* **本文**:
********
太鼓櫓…備前門の脇から通路をだらだらと下った突き当りの建物が太鼓櫓、石垣と櫓の間に上山里曲輪への出入り口「りの門」がある。
この太鼓櫓も公開されていないので内部の様子は分からない。太鼓櫓は通常、藩士の登城などの時刻を知らせる太鼓が置かれた櫓のことを言うので、三の丸とかに置かれ方がよさそうな気がする。この太鼓櫓は江戸時代には「への櫓」と言われていたらしいので、明治になって太鼓が置かれることがあったのかも知れない。
りの門をくぐって上山里曲輪に出る。正面の2重の建物が「チの櫓」、チの櫓に接して長く右に伸びているのが「りの一渡櫓」、続く一段高いのは「りの二渡櫓」

お菊の井戸は画面中央の生垣を少し左に折れたところにある。


お菊の井戸…お菊の物語は播州皿屋敷のほかにも番町皿屋敷など似たような物語は各地にあるようだ。
立て看板によると、永世年間(1500年頃)姫路城の執権青山鉄山は町坪弾四郎と語らい城を奪おうと企てた。城主の忠臣衣笠元信はお菊を青山家に女中として住み込ませ、企てを探らせていた。城主暗殺を察知したお菊は元信に知らせたため城主は屋島に逃げることが出来たが、城は乗っ取られました。
********
* **データ一覧**:
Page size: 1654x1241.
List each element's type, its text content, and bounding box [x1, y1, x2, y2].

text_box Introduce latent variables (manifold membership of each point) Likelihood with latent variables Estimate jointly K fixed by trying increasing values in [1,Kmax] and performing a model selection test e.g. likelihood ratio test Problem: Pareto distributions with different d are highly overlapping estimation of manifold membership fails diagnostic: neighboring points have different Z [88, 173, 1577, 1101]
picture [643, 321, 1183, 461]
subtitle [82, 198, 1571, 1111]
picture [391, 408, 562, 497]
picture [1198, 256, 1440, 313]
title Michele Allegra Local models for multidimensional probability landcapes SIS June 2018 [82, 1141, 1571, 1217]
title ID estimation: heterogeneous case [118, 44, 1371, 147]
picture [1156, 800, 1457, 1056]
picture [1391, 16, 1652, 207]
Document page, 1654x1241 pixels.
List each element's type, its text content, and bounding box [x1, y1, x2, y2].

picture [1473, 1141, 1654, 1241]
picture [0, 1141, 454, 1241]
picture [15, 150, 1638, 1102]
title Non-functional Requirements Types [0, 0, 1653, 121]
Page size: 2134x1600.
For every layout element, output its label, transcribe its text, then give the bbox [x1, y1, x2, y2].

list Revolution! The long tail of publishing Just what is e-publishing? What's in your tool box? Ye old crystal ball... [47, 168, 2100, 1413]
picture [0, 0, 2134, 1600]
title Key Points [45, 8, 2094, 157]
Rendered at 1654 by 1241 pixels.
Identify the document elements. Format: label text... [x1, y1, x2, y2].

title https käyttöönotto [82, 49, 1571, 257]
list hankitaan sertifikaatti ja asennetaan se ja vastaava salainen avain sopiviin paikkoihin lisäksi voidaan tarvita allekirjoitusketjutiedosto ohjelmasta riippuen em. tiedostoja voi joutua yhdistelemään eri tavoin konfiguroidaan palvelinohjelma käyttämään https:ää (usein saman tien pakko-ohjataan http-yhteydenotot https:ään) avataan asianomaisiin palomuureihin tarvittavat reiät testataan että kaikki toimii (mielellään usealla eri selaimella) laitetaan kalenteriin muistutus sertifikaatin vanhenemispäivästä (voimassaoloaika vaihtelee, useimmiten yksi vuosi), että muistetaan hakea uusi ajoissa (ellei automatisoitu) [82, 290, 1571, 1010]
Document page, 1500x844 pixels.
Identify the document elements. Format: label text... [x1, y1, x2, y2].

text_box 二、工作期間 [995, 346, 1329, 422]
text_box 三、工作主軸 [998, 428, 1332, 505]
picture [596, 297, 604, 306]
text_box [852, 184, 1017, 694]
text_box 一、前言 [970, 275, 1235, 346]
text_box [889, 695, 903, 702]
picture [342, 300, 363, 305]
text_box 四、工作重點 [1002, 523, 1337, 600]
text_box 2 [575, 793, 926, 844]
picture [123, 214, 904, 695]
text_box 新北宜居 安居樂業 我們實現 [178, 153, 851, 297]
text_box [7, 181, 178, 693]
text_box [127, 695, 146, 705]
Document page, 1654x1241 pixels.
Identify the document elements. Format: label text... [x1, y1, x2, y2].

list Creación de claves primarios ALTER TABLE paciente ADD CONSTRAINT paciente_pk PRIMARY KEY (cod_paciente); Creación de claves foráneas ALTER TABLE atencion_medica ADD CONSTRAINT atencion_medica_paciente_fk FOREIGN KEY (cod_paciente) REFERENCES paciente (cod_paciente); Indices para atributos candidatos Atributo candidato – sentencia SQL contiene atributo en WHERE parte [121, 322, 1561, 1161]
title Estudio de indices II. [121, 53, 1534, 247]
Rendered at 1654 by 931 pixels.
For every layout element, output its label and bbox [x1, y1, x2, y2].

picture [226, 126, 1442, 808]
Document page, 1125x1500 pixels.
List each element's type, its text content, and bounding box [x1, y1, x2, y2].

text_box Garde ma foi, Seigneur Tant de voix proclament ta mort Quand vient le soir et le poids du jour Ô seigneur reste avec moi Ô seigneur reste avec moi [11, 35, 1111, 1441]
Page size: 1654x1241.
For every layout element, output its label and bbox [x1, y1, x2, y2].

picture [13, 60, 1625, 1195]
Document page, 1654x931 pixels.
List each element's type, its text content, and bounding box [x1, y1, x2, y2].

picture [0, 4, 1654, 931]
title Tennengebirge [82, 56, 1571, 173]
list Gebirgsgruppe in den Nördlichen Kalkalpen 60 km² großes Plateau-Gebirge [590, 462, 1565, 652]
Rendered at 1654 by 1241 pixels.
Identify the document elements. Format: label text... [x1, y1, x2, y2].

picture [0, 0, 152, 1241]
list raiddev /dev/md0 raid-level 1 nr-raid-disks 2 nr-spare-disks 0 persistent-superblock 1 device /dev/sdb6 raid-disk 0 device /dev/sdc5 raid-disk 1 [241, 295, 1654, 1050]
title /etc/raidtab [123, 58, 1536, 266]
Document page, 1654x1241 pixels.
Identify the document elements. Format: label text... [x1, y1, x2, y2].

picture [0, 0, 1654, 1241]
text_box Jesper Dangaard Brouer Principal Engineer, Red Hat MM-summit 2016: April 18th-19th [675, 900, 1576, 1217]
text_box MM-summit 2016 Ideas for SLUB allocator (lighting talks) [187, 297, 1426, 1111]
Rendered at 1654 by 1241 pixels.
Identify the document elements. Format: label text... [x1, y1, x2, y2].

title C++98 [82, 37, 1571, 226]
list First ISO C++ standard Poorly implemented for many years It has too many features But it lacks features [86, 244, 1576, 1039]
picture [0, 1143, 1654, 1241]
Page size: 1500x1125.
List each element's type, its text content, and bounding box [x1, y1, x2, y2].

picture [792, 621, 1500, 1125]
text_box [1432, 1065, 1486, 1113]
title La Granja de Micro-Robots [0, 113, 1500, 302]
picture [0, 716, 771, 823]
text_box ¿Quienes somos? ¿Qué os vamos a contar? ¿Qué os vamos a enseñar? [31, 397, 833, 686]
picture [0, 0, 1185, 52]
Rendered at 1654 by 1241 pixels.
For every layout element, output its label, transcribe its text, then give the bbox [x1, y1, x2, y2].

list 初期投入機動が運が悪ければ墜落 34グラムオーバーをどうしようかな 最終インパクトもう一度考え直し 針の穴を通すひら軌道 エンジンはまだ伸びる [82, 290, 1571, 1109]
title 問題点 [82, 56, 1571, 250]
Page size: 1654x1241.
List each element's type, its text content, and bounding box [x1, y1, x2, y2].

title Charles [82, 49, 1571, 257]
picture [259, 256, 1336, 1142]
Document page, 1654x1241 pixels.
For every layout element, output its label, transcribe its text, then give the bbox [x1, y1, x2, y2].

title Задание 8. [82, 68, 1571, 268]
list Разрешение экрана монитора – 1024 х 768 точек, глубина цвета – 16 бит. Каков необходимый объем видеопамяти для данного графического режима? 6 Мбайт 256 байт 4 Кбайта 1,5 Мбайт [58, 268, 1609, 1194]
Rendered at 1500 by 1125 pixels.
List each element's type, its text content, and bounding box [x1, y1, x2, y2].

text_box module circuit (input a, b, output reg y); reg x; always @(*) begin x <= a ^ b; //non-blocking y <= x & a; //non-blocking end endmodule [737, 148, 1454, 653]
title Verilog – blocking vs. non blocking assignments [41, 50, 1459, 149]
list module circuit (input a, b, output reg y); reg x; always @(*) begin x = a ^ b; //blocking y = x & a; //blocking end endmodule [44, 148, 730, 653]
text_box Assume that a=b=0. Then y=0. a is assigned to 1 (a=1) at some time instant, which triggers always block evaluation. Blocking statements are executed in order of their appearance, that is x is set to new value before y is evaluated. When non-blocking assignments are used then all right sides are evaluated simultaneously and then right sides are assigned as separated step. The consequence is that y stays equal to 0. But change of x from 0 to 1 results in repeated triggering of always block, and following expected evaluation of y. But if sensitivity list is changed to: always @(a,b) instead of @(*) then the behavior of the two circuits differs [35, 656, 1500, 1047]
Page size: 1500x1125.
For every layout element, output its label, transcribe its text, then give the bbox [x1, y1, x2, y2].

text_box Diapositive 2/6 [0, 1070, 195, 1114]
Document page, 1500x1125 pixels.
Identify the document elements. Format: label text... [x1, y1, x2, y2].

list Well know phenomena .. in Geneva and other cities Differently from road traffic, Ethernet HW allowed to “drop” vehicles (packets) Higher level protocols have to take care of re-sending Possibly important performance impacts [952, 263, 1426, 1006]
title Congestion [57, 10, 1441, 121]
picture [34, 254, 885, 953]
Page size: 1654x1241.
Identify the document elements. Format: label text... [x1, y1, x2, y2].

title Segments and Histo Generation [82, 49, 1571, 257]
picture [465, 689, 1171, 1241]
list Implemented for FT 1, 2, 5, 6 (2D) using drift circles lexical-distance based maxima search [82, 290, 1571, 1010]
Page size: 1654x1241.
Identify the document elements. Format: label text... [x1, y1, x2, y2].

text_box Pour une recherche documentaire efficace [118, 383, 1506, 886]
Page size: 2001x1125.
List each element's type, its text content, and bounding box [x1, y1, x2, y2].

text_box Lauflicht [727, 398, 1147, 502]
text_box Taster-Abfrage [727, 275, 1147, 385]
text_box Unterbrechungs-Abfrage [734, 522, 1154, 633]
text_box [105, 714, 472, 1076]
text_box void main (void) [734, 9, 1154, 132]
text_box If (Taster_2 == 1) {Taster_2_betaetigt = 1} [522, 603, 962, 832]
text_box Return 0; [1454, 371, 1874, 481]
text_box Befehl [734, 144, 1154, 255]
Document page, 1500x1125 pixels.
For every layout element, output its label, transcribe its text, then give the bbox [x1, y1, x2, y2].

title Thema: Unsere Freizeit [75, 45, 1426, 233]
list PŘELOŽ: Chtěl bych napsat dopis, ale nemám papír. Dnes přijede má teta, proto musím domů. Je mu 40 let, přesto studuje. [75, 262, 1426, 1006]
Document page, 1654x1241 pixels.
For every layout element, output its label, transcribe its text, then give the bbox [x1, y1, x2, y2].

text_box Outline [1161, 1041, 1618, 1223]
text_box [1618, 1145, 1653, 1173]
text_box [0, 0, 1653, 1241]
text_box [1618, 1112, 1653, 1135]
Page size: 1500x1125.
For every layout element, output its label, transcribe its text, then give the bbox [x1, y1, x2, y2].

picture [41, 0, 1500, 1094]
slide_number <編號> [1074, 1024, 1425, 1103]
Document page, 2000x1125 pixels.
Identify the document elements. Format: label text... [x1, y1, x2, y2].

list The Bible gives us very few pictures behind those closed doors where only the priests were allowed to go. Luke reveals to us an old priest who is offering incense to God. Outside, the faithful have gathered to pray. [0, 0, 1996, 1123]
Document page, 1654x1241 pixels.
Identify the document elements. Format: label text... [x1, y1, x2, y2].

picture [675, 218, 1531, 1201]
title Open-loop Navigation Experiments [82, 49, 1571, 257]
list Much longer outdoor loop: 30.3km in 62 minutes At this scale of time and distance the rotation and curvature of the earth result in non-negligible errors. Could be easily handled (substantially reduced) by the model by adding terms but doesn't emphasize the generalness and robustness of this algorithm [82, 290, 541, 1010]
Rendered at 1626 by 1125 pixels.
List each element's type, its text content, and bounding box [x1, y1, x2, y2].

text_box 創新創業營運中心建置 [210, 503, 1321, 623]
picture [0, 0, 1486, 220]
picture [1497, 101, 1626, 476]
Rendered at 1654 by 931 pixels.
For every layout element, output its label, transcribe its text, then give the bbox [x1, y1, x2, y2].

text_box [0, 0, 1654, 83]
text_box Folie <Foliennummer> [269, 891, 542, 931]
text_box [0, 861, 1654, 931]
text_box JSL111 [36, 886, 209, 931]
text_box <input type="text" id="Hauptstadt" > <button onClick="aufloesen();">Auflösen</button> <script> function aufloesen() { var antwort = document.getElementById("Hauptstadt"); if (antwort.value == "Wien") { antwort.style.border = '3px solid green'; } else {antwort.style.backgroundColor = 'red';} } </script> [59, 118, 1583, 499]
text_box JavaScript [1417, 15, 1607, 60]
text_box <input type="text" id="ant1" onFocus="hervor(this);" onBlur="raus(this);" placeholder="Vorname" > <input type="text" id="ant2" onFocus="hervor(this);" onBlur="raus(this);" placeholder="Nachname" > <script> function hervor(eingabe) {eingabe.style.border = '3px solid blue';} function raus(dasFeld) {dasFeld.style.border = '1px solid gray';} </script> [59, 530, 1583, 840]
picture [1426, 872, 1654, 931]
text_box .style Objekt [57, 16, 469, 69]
********
* **課題一覧**:
A. データ一覧のうち、「Page size: 2001x1125.」を含む行から「text_box Befehl [734, 144, 1154, 255]」を含む行までを、空行を除いて番号付きリストとして並べてください。
B. 姫路城の文章の最後の文に続けて、その先を書き進めよ。
姫路城の文章とデータ一覧は、互いに関係のない別々の資料である。

* **最終解答**:
A.
1. Page size: 2001x1125.
2. List each element's type, its text content, and bounding box [x1, y1, x2, y2].
3. text_box Lauflicht [727, 398, 1147, 502]
4. text_box Taster-Abfrage [727, 275, 1147, 385]
5. text_box Unterbrechungs-Abfrage [734, 522, 1154, 633]
6. text_box [105, 714, 472, 1076]
7. text_box void main (void) [734, 9, 1154, 132]
8. text_box If (Taster_2 == 1) {Taster_2_betaetigt = 1} [522, 603, 962, 832]
9. text_box Return 0; [1454, 371, 1874, 481]
10. text_box Befehl [734, 144, 1154, 255]

B.
お菊の動きを知った弾四郎は助ける代りにお菊に結婚を強要したが拒まれる。弾四郎は青山家の家宝の10枚揃いの皿の1枚を隠し、その罪をお菊に被せて責めあげる。それでも拒むお菊を弾四郎は切り殺し井戸に投げ込んでしまう。その後、毎夜この井戸から1枚、2枚、3枚…9枚と9枚目まで何度も数えるお菊の声が聞こえてきた言います。
やがて、元信らが鉄山一味を滅ぼし、お菊は「於菊大明神」として十二所神社内に祀られた。

お菊の井戸を見て、りの一渡櫓、りの二渡櫓に向かう。りの二渡櫓は折廻り櫓になっていて「ぬの門」につながっているようだ。りの二渡櫓の大天守鯱の展示…パネルの説明によれば、鯱は大天守の大棟の両端につけられている飾りの一種で城の守り神、姿は魚で頭は虎、尾ひれは常に上を向き、背中には幾重にも鋭いとげを持っているという想像上の動物を模しているとのこと。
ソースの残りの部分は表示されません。